Sleazy software company plays the extortion game

02.05.2006
Sometimes you bring disaster on yourself. Other times, the horror comes out of nowhere, and by the time you realize you're in trouble, there's nothing you can do about it. My year of the living dead began midmorning on Dec. 7, 2003, a day that will certainly live in infamy in my small company. That was the date we fell victim to a fraudulent patent infringement lawsuit.

I'm the IT director (and software architect) at a small company. We sell a document management system based on software I developed about 12 years ago. Early last year, the officers of a smaller company that offers an e-mail platform with superficial similarities contacted us to ask if we wanted to partner with them. We declined.

It turns out that this company (let's call it SimiDMail) had acquired the software and patent of a failed competitor. Shortly after rejecting SimiD's offer, we heard through the grapevine that they were planning to sue us for patent infringement. This came as a shock, since the execs hadn't mentioned anything about patents during our meetings.
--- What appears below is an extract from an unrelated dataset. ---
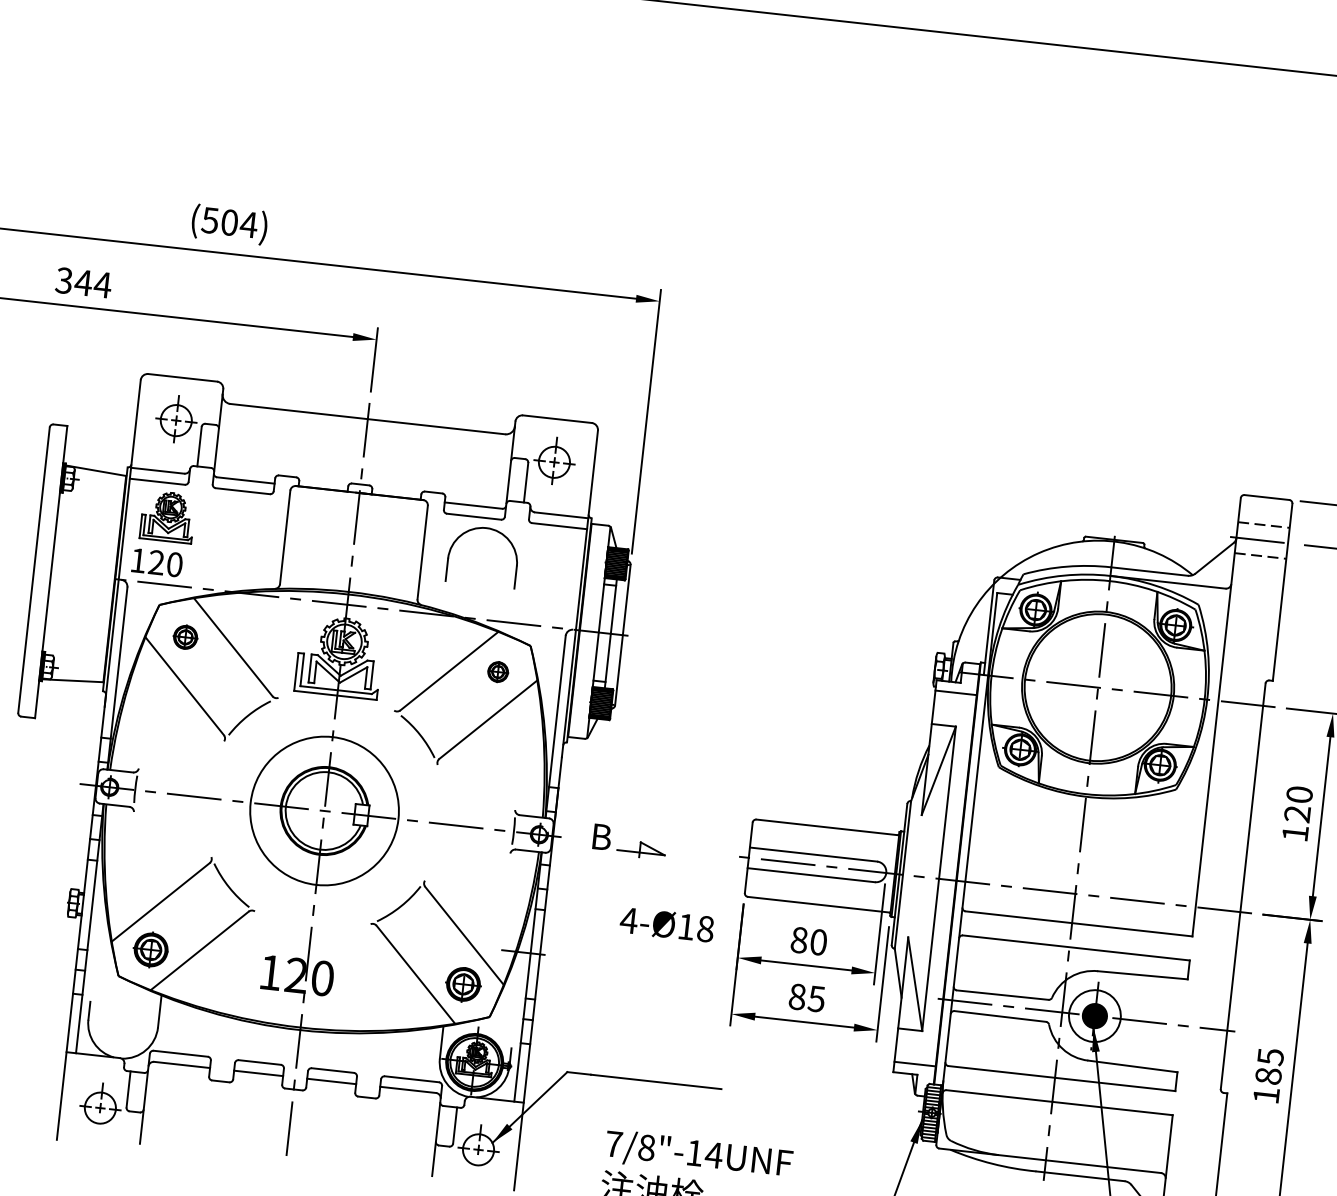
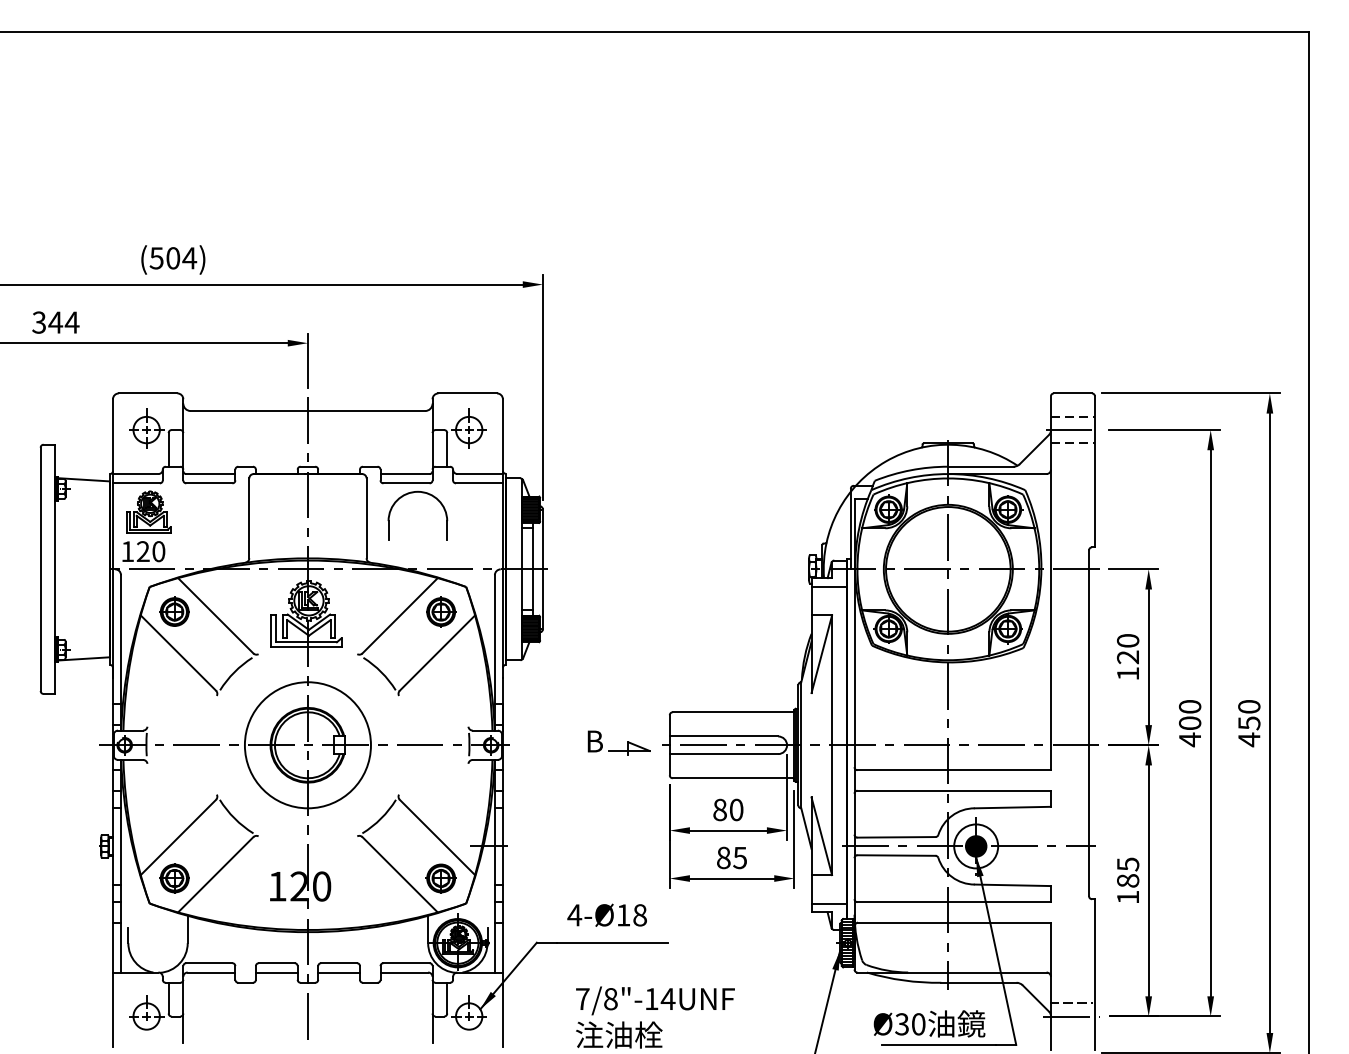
part: (185, 636) -> (174, 611), size x1.43
part: (498, 671) -> (441, 611), size x1.67
part: (628, 850) -> (618, 750), moved
text: (666, 923) -> (606, 914), moved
I reviewed SimiD's patent, and found very little overlap with the software we were selling, but neither friendly e-mails nor patient phone calls to its technical VP made a dent. Finally, with expensive lawyers in tow, we sat down with SimiD's CEO to sort things out. He proved to be technology-challenged, particularly in the areas of technology most pertinent to the lawsuit. At one point he asked us what a "message digest" was, even though this term was critical to the patent SimiD had purchased.

Toward the end of the meeting, the CEO and his attorneys demanded that we provide financials, marketing plans, sales collateral, software specs, customer lists, and so on. It felt like legalized extortion, but our lawyers told us that we'd save ourselves time and trouble if we gave in. Apparently, although a company is required to conduct "reasonable" research before filing a patent infringement lawsuit, there's little legal recourse if they don't. During the months that followed, as we exchanged expert reports, I reached the conclusion that SimiD was insisting on this information mostly to acquire competitive intelligence.

After a year of high stress (and tens of thousands of dollars in legal fees), we met in mediation. By now we had figured out that ultimately, most patent infringement lawsuits are a form of financial warfare in which right and wrong have very little importance. At one point SimiD's CEO actually pointed out that it would be cheaper for us to license their "technology" than to fight and win in court. Our lawyers agreed; it would have cost a huge chunk of change to go through a trial, and even more if SimiD appealed. Patents granting legal rights use language so unclear it can cost hundreds of thousands of dollars to learn exactly who owns what.